ASSIGNMENT:
Scan the records beneath this line for the line holding "hfov_deg: 61.9" and the line holding "f_number: 7.1", then transcribe exactly those two and all lines between.

SUPPLIED RECORDS:
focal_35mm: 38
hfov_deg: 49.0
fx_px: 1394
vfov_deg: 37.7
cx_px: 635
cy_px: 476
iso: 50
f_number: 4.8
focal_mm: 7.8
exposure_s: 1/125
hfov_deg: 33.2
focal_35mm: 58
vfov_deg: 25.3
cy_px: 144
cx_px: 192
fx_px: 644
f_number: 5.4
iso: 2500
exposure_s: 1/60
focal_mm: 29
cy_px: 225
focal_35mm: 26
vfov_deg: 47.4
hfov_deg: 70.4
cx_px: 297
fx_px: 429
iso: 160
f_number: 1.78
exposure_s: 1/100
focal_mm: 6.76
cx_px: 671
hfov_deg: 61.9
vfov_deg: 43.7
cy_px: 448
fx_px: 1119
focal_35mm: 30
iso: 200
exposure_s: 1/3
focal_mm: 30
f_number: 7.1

* * *

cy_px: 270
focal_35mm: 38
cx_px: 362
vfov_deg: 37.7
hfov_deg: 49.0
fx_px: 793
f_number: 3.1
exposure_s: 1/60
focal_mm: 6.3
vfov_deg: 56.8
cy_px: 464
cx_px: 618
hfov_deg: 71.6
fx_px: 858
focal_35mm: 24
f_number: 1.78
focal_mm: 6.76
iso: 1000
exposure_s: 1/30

OUTPUT BELOW:
hfov_deg: 61.9
vfov_deg: 43.7
cy_px: 448
fx_px: 1119
focal_35mm: 30
iso: 200
exposure_s: 1/3
focal_mm: 30
f_number: 7.1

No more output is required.